◆ **Input for this task**:
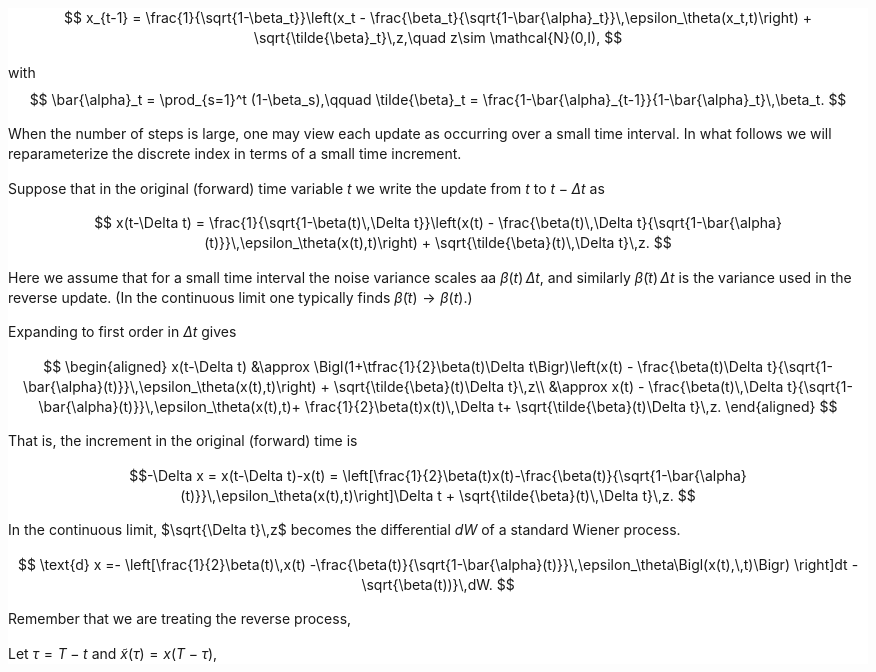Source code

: $$
 x_{t-1} = \frac{1}{\sqrt{1-\beta_t}}\left(x_t - \frac{\beta_t}{\sqrt{1-\bar{\alpha}_t}}\,\epsilon_\theta(x_t,t)\right) + \sqrt{\tilde{\beta}_t}\,z,\quad z\sim \mathcal{N}(0,I),
$$

with
$$
 \bar{\alpha}_t = \prod_{s=1}^t (1-\beta_s),\qquad \tilde{\beta}_t = \frac{1-\bar{\alpha}_{t-1}}{1-\bar{\alpha}_t}\,\beta_t.
$$

When the number of steps is large, one may view each update as occurring over a small time interval. In what follows we will reparameterize the discrete index in terms of a small time increment.

Suppose that in the original (forward) time variable $t$ we write the update from $t$ to $t-\Delta t$ as

$$
 x(t-\Delta t) = \frac{1}{\sqrt{1-\beta(t)\,\Delta t}}\left(x(t) - \frac{\beta(t)\,\Delta t}{\sqrt{1-\bar{\alpha}(t)}}\,\epsilon_\theta(x(t),t)\right) + \sqrt{\tilde{\beta}(t)\,\Delta t}\,z.
$$

Here we assume that for a small time interval the noise variance scales aa $\beta(t)\,\Delta t$,
and similarly $\tilde{\beta}(t)\,\Delta t$ is the variance used in the reverse update. (In the continuous limit one typically finds $\tilde{\beta}(t)\to\beta(t)$.)

Expanding to first order in $\Delta t$ gives

$$
\begin{aligned}
x(t-\Delta t) &\approx \Bigl(1+\tfrac{1}{2}\beta(t)\Delta t\Bigr)\left(x(t) - \frac{\beta(t)\Delta t}{\sqrt{1-\bar{\alpha}(t)}}\,\epsilon_\theta(x(t),t)\right) + \sqrt{\tilde{\beta}(t)\Delta t}\,z\\
&\approx x(t) - \frac{\beta(t)\,\Delta t}{\sqrt{1-\bar{\alpha}(t)}}\,\epsilon_\theta(x(t),t)+ \frac{1}{2}\beta(t)x(t)\,\Delta t+ \sqrt{\tilde{\beta}(t)\Delta t}\,z.
\end{aligned}
$$


That is, the increment in the original (forward) time is

$$-\Delta x = x(t-\Delta t)-x(t) = \left[\frac{1}{2}\beta(t)x(t)-\frac{\beta(t)}{\sqrt{1-\bar{\alpha}(t)}}\,\epsilon_\theta(x(t),t)\right]\Delta t + \sqrt{\tilde{\beta}(t)\,\Delta t}\,z.
$$

In the continuous limit, $\sqrt{\Delta t}\,z$ becomes the differential $dW$ of a standard Wiener process.


$$
 \text{d} x
=- \left[\frac{1}{2}\beta(t)\,x(t)
-\frac{\beta(t)}{\sqrt{1-\bar{\alpha}(t)}}\,\epsilon_\theta\Bigl(x(t),\,t)\Bigr)
\right]dt - \sqrt{\beta(t))}\,dW.
$$

Remember that we are treating the reverse process,

Let $\tau = T- t$ and $\tilde{x}(\tau) = x(T-\tau)$,
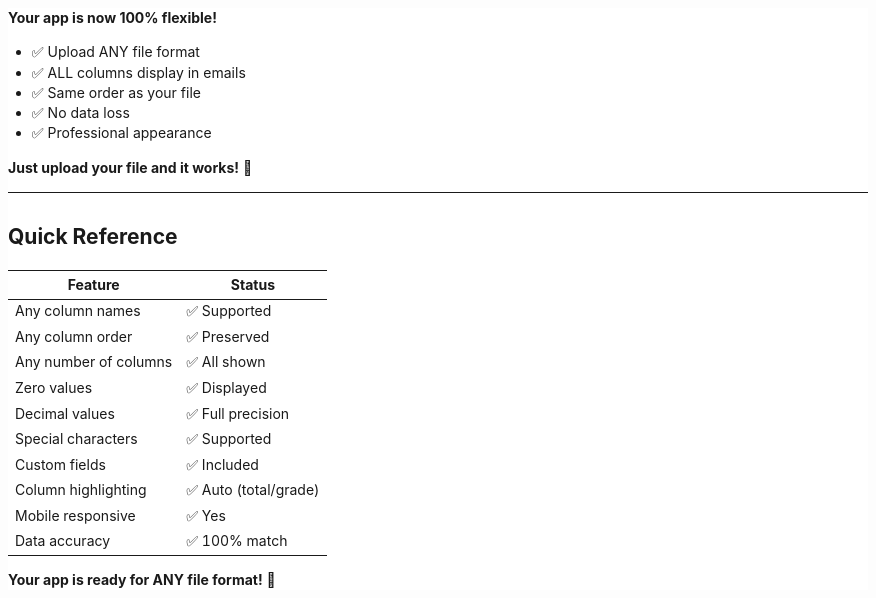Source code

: **Your app is now 100% flexible!**

- ✅ Upload ANY file format
- ✅ ALL columns display in emails
- ✅ Same order as your file
- ✅ No data loss
- ✅ Professional appearance

**Just upload your file and it works!** 🎉

---

## Quick Reference

| Feature | Status |
|---------|--------|
| Any column names | ✅ Supported |
| Any column order | ✅ Preserved |
| Any number of columns | ✅ All shown |
| Zero values | ✅ Displayed |
| Decimal values | ✅ Full precision |
| Special characters | ✅ Supported |
| Custom fields | ✅ Included |
| Column highlighting | ✅ Auto (total/grade) |
| Mobile responsive | ✅ Yes |
| Data accuracy | ✅ 100% match |

**Your app is ready for ANY file format!** 🚀
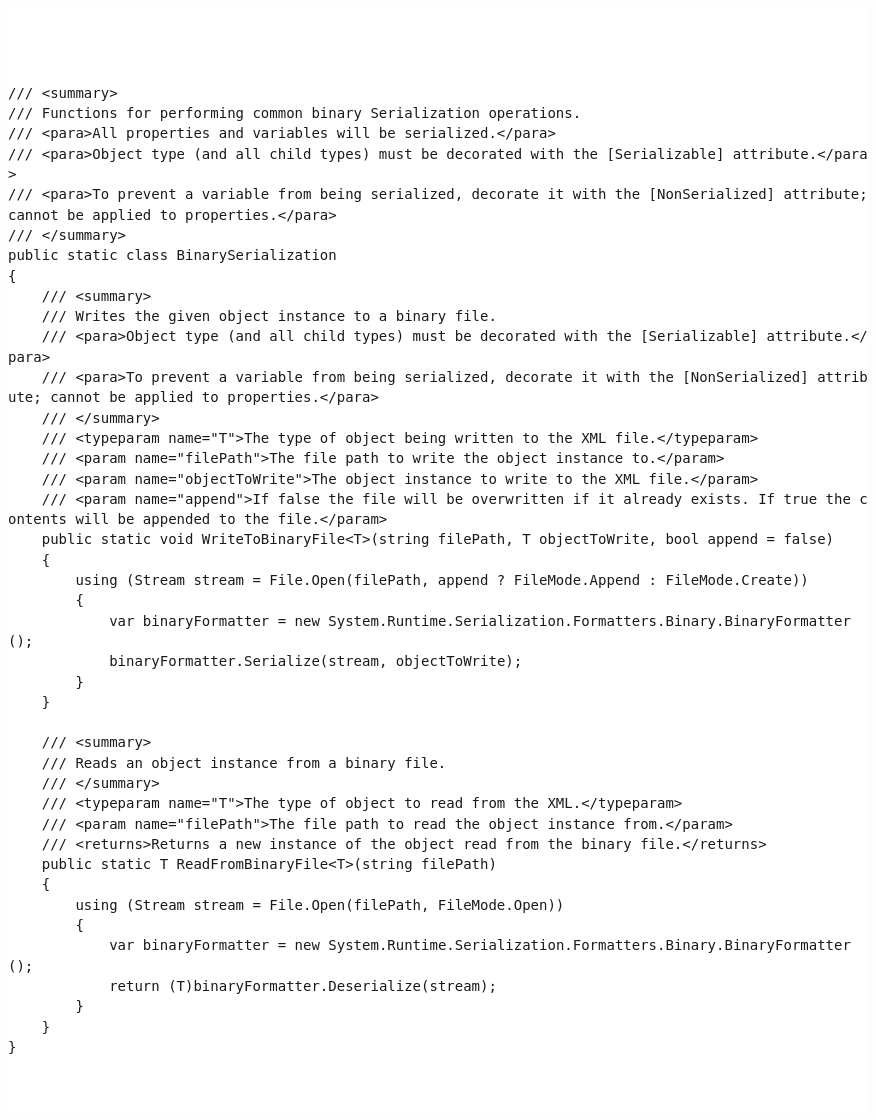 <div id="scid:C89E2BDB-ADD3-4f7a-9810-1B7EACF446C1:b11cb8df-99d0-49ca-b5bd-5147e6683a42" class="wlWriterEditableSmartContent" style="float: none; padding-bottom: 0px; padding-top: 0px; padding-left: 0px; margin: 0px; display: inline; padding-right: 0px">
  <pre style=white-space:normal> 
  
  <pre class="brush: csharp; pad-line-numbers: true; title: ; notranslate" title="">
/// &lt;summary&gt;
/// Functions for performing common binary Serialization operations.
/// &lt;para&gt;All properties and variables will be serialized.&lt;/para&gt;
/// &lt;para&gt;Object type (and all child types) must be decorated with the [Serializable] attribute.&lt;/para&gt;
/// &lt;para&gt;To prevent a variable from being serialized, decorate it with the [NonSerialized] attribute; cannot be applied to properties.&lt;/para&gt;
/// &lt;/summary&gt;
public static class BinarySerialization
{
	/// &lt;summary&gt;
	/// Writes the given object instance to a binary file.
	/// &lt;para&gt;Object type (and all child types) must be decorated with the [Serializable] attribute.&lt;/para&gt;
	/// &lt;para&gt;To prevent a variable from being serialized, decorate it with the [NonSerialized] attribute; cannot be applied to properties.&lt;/para&gt;
	/// &lt;/summary&gt;
	/// &lt;typeparam name="T"&gt;The type of object being written to the XML file.&lt;/typeparam&gt;
	/// &lt;param name="filePath"&gt;The file path to write the object instance to.&lt;/param&gt;
	/// &lt;param name="objectToWrite"&gt;The object instance to write to the XML file.&lt;/param&gt;
	/// &lt;param name="append"&gt;If false the file will be overwritten if it already exists. If true the contents will be appended to the file.&lt;/param&gt;
	public static void WriteToBinaryFile&lt;T&gt;(string filePath, T objectToWrite, bool append = false)
	{
		using (Stream stream = File.Open(filePath, append ? FileMode.Append : FileMode.Create))
		{
			var binaryFormatter = new System.Runtime.Serialization.Formatters.Binary.BinaryFormatter();
			binaryFormatter.Serialize(stream, objectToWrite);
		}
	}

	/// &lt;summary&gt;
	/// Reads an object instance from a binary file.
	/// &lt;/summary&gt;
	/// &lt;typeparam name="T"&gt;The type of object to read from the XML.&lt;/typeparam&gt;
	/// &lt;param name="filePath"&gt;The file path to read the object instance from.&lt;/param&gt;
	/// &lt;returns&gt;Returns a new instance of the object read from the binary file.&lt;/returns&gt;
	public static T ReadFromBinaryFile&lt;T&gt;(string filePath)
	{
		using (Stream stream = File.Open(filePath, FileMode.Open))
		{
			var binaryFormatter = new System.Runtime.Serialization.Formatters.Binary.BinaryFormatter();
			return (T)binaryFormatter.Deserialize(stream);
		}
	}
}
</pre>
</div>
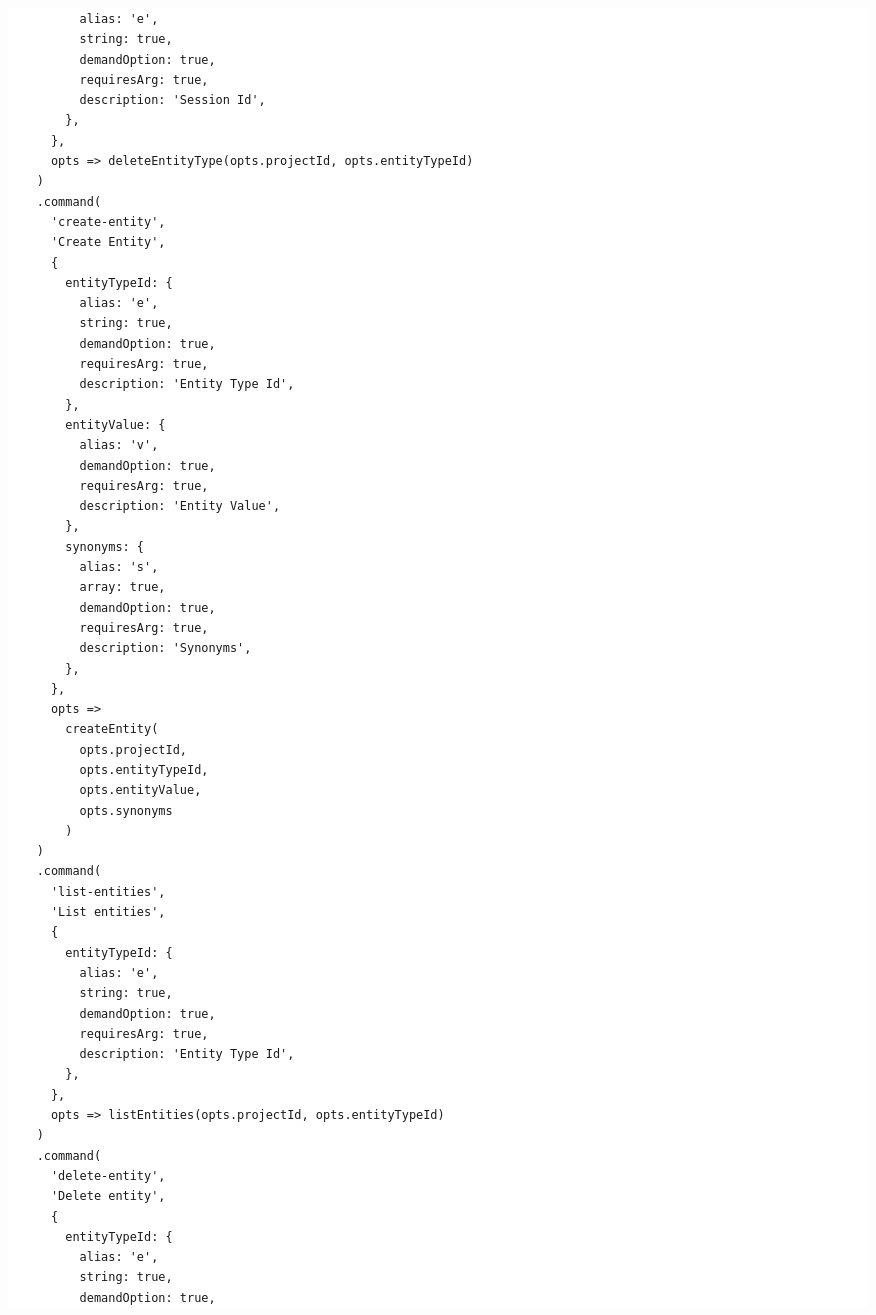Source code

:               alias: 'e',
              string: true,
              demandOption: true,
              requiresArg: true,
              description: 'Session Id',
            },
          },
          opts => deleteEntityType(opts.projectId, opts.entityTypeId)
        )
        .command(
          'create-entity',
          'Create Entity',
          {
            entityTypeId: {
              alias: 'e',
              string: true,
              demandOption: true,
              requiresArg: true,
              description: 'Entity Type Id',
            },
            entityValue: {
              alias: 'v',
              demandOption: true,
              requiresArg: true,
              description: 'Entity Value',
            },
            synonyms: {
              alias: 's',
              array: true,
              demandOption: true,
              requiresArg: true,
              description: 'Synonyms',
            },
          },
          opts =>
            createEntity(
              opts.projectId,
              opts.entityTypeId,
              opts.entityValue,
              opts.synonyms
            )
        )
        .command(
          'list-entities',
          'List entities',
          {
            entityTypeId: {
              alias: 'e',
              string: true,
              demandOption: true,
              requiresArg: true,
              description: 'Entity Type Id',
            },
          },
          opts => listEntities(opts.projectId, opts.entityTypeId)
        )
        .command(
          'delete-entity',
          'Delete entity',
          {
            entityTypeId: {
              alias: 'e',
              string: true,
              demandOption: true,
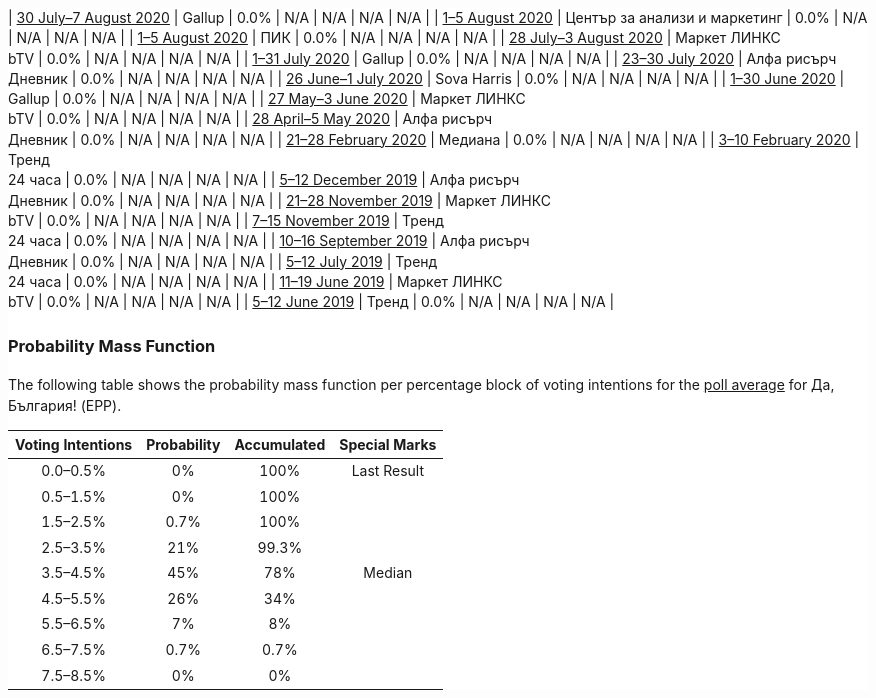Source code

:| [30 July–7 August 2020](2020-08-07-Gallup.html) | Gallup | 0.0% | N/A | N/A | N/A | N/A |
| [1–5 August 2020](2020-08-05-Центързаанализиимаркетинг.html) | Център за анализи и маркетинг | 0.0% | N/A | N/A | N/A | N/A |
| [1–5 August 2020](2020-08-05-ПИК.html) | ПИК | 0.0% | N/A | N/A | N/A | N/A |
| [28 July–3 August 2020](2020-08-03-МаркетЛИНКС.html) | Маркет ЛИНКС <br> bTV | 0.0% | N/A | N/A | N/A | N/A |
| [1–31 July 2020](2020-07-31-Gallup.html) | Gallup | 0.0% | N/A | N/A | N/A | N/A |
| [23–30 July 2020](2020-07-30-Алфарисърч.html) | Алфа рисърч <br> Дневник | 0.0% | N/A | N/A | N/A | N/A |
| [26 June–1 July 2020](2020-07-01-SovaHarris.html) | Sova Harris | 0.0% | N/A | N/A | N/A | N/A |
| [1–30 June 2020](2020-06-30-Gallup.html) | Gallup | 0.0% | N/A | N/A | N/A | N/A |
| [27 May–3 June 2020](2020-06-03-МаркетЛИНКС.html) | Маркет ЛИНКС <br> bTV | 0.0% | N/A | N/A | N/A | N/A |
| [28 April–5 May 2020](2020-05-05-Алфарисърч.html) | Алфа рисърч <br> Дневник | 0.0% | N/A | N/A | N/A | N/A |
| [21–28 February 2020](2020-02-28-Медиана.html) | Медиана | 0.0% | N/A | N/A | N/A | N/A |
| [3–10 February 2020](2020-02-10-Тренд.html) | Тренд <br> 24 часа | 0.0% | N/A | N/A | N/A | N/A |
| [5–12 December 2019](2019-12-12-Алфарисърч.html) | Алфа рисърч <br> Дневник | 0.0% | N/A | N/A | N/A | N/A |
| [21–28 November 2019](2019-11-28-МаркетЛИНКС.html) | Маркет ЛИНКС <br> bTV | 0.0% | N/A | N/A | N/A | N/A |
| [7–15 November 2019](2019-11-15-Тренд.html) | Тренд <br> 24 часа | 0.0% | N/A | N/A | N/A | N/A |
| [10–16 September 2019](2019-09-16-Алфарисърч.html) | Алфа рисърч <br> Дневник | 0.0% | N/A | N/A | N/A | N/A |
| [5–12 July 2019](2019-07-12-Тренд.html) | Тренд <br> 24 часа | 0.0% | N/A | N/A | N/A | N/A |
| [11–19 June 2019](2019-06-19-МаркетЛИНКС.html) | Маркет ЛИНКС <br> bTV | 0.0% | N/A | N/A | N/A | N/A |
| [5–12 June 2019](2019-06-12-Тренд.html) | Тренд | 0.0% | N/A | N/A | N/A | N/A |

### Probability Mass Function

The following table shows the probability mass function per percentage block of voting intentions for the [poll average](average.html) for Да, България! (EPP).

| Voting Intentions | Probability | Accumulated | Special Marks |
|:-----------------:|:-----------:|:-----------:|:-------------:|
| 0.0–0.5% | 0% | 100% | Last Result |
| 0.5–1.5% | 0% | 100% |  |
| 1.5–2.5% | 0.7% | 100% |  |
| 2.5–3.5% | 21% | 99.3% |  |
| 3.5–4.5% | 45% | 78% | Median |
| 4.5–5.5% | 26% | 34% |  |
| 5.5–6.5% | 7% | 8% |  |
| 6.5–7.5% | 0.7% | 0.7% |  |
| 7.5–8.5% | 0% | 0% |  |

◆ **Task details**:
Taking the entries above, write out exactly the lines starting with the line containing "[5–12 June 2019](2019-06-12-Тренд.html)" and going on through the line containing "The following table", both included, and nothing else.

◆ **Task result**:
| [5–12 June 2019](2019-06-12-Тренд.html) | Тренд | 0.0% | N/A | N/A | N/A | N/A |

### Probability Mass Function

The following table shows the probability mass function per percentage block of voting intentions for the [poll average](average.html) for Да, България! (EPP).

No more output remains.